Sort Stage, Stage Collector sort

Post questions here relative to DataStage Enterprise/PX Edition for such areas as Parallel job design, Parallel datasets, BuildOps, Wrappers, etc.

Moderators: chulett, rschirm, roy

wblack
Premium Member
Premium Member
Posts: 30
Joined: Thu Sep 23, 2010 7:55 am

Sort Stage, Stage Collector sort

Post by wblack »

I have some general questions regarding the sort stage the the collector sort properties of stages. Is it safe to assume that using the sort stage to sort on a key is equivalent to using the collector stable sort of lets say the transformer stage? What are the main differences/similarities of the two?

Let's assume we are running an 8-node configuration. Is it true that when you perform a sort that all nodes are repartitioned back to a single node the collector and then once sorted the data is sent back out the original 8-node configuration?

From my experience if you are pulling from a table that has an index on the field your going to sort on its better to just so an order by in the DB2 stage. Does this sound about right?

Lets also say we have a join coming out of a DB2 stage that's being joined with another table. Does the join run faster if the data is sorted on the same field? I assume so. This goes back to the original question about using a sort stage verses the collector stable sort of using the DB2 query to do a group by.
William Black
qt_ky
Premium Member
Premium Member
Posts: 2895
Joined: Wed Aug 03, 2011 6:16 am
Location: USA

Re: Sort Stage, Stage Collector sort

Post by qt_ky »

wblack wrote:Is it true that when you perform a sort that all nodes are repartitioned back to a single node the collector and then once sorted the data is sent back out the original 8-node configuration?
No. Unless you go out of your way to force sequential sorting (like using a sort merge collector), then the sorting is done in parallel. Each node sorts its own partition or subgroup of the data set. Therefore, choosing how to partition the data is important for getting correct results.
wblack wrote:From my experience if you are pulling from a table that has an index on the field your going to sort on its better to just so an order by in the DB2 stage.
That should depend on the processing power of your database server vs. your DataStage server and whether or not DB2 can do a parallel sort.

What the task asks:
Repeat, word for word, the passage of the forum thread between "Post by qt_ky" and "getting correct results.", inclusive. The data after this point has no connection to the forum thread.

Provided material:
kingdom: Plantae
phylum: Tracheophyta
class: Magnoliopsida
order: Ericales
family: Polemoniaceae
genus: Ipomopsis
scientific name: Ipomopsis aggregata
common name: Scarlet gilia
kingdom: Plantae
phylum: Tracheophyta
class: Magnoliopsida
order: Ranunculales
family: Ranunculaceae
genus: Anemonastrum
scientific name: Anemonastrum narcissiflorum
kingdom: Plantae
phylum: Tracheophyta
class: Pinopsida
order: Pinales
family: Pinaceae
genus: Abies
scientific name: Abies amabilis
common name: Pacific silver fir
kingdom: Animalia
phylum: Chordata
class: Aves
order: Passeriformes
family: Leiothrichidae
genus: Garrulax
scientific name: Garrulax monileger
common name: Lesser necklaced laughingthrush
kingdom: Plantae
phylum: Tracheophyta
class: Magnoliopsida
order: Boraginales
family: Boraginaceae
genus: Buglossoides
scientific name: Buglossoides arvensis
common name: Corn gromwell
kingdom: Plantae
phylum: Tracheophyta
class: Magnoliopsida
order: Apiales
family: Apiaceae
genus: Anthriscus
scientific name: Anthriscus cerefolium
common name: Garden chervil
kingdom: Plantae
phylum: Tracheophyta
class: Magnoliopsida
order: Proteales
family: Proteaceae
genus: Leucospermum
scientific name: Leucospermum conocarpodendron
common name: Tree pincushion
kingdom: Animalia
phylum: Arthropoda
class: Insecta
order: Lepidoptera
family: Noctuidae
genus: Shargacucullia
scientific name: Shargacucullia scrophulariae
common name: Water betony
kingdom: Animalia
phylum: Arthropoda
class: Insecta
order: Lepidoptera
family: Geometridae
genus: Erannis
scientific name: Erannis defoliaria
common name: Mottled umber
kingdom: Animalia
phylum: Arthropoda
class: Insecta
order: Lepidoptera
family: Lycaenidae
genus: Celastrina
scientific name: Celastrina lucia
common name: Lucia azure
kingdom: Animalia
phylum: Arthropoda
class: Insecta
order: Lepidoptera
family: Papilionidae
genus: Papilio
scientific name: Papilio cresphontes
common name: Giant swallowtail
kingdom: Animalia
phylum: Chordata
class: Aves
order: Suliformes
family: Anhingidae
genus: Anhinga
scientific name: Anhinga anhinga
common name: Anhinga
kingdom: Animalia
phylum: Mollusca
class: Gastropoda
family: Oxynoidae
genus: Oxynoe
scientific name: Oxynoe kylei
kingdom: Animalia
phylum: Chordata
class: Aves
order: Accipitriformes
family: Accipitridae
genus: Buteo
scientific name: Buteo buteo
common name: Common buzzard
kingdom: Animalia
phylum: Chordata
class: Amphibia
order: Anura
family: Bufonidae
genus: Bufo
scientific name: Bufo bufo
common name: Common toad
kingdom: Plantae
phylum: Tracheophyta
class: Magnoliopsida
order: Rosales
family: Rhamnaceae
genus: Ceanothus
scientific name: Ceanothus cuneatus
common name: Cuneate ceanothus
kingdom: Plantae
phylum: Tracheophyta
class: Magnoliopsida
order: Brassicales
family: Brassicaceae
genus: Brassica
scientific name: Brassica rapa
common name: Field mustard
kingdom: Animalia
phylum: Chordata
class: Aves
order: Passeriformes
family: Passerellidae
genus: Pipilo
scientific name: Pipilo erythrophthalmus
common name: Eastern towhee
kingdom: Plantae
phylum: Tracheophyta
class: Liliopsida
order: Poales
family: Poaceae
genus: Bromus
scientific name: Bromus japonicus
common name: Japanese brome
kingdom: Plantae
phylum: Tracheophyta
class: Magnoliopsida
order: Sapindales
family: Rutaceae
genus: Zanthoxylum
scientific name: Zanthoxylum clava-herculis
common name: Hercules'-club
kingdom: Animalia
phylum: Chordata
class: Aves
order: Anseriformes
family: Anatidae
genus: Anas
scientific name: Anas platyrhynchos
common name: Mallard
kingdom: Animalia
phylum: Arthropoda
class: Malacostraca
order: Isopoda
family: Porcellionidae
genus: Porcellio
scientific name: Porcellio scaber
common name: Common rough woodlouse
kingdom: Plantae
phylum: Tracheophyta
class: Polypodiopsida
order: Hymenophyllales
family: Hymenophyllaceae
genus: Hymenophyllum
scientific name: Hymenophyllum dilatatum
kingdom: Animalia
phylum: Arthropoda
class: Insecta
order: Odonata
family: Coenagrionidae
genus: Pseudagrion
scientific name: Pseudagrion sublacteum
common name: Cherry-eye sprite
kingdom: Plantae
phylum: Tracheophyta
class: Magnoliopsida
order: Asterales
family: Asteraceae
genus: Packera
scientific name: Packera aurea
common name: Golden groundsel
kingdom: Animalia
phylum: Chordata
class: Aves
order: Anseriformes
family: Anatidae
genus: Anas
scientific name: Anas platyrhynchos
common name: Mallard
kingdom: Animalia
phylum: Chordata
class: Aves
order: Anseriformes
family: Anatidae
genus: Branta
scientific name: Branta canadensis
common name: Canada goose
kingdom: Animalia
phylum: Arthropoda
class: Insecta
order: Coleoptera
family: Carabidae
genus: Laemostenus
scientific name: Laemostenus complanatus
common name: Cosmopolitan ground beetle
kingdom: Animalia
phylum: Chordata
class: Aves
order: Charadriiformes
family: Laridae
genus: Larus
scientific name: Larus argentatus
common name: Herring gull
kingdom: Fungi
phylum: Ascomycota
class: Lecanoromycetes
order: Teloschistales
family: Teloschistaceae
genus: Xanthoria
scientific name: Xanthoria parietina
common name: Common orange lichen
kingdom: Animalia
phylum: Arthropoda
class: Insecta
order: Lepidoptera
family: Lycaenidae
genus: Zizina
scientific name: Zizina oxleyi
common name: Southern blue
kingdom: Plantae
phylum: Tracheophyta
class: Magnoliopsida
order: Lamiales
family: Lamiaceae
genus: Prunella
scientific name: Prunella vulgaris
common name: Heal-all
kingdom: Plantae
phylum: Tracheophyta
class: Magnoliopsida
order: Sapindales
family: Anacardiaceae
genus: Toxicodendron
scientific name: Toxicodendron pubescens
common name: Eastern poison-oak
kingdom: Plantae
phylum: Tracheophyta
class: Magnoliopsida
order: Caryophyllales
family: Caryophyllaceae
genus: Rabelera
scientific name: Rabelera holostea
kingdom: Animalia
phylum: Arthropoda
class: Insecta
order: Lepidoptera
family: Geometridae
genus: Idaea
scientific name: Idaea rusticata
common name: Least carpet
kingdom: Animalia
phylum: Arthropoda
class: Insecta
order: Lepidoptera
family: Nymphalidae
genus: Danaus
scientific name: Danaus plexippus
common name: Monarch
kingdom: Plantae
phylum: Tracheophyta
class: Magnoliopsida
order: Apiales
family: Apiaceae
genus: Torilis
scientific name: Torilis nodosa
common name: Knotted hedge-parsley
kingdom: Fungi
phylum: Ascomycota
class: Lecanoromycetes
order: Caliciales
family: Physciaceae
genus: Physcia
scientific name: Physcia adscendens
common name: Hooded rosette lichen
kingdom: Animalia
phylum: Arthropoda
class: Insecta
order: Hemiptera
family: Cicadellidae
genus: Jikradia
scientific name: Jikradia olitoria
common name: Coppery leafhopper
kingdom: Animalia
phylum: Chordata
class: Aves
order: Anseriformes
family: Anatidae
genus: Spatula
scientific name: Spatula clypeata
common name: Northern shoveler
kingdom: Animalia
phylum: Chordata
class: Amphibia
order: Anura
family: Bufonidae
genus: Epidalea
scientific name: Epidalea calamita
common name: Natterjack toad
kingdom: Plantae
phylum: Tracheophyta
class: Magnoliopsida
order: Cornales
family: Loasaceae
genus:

Task output:
Post by qt_ky »

wblack wrote:Is it true that when you perform a sort that all nodes are repartitioned back to a single node the collector and then once sorted the data is sent back out the original 8-node configuration?
No. Unless you go out of your way to force sequential sorting (like using a sort merge collector), then the sorting is done in parallel. Each node sorts its own partition or subgroup of the data set. Therefore, choosing how to partition the data is important for getting correct results.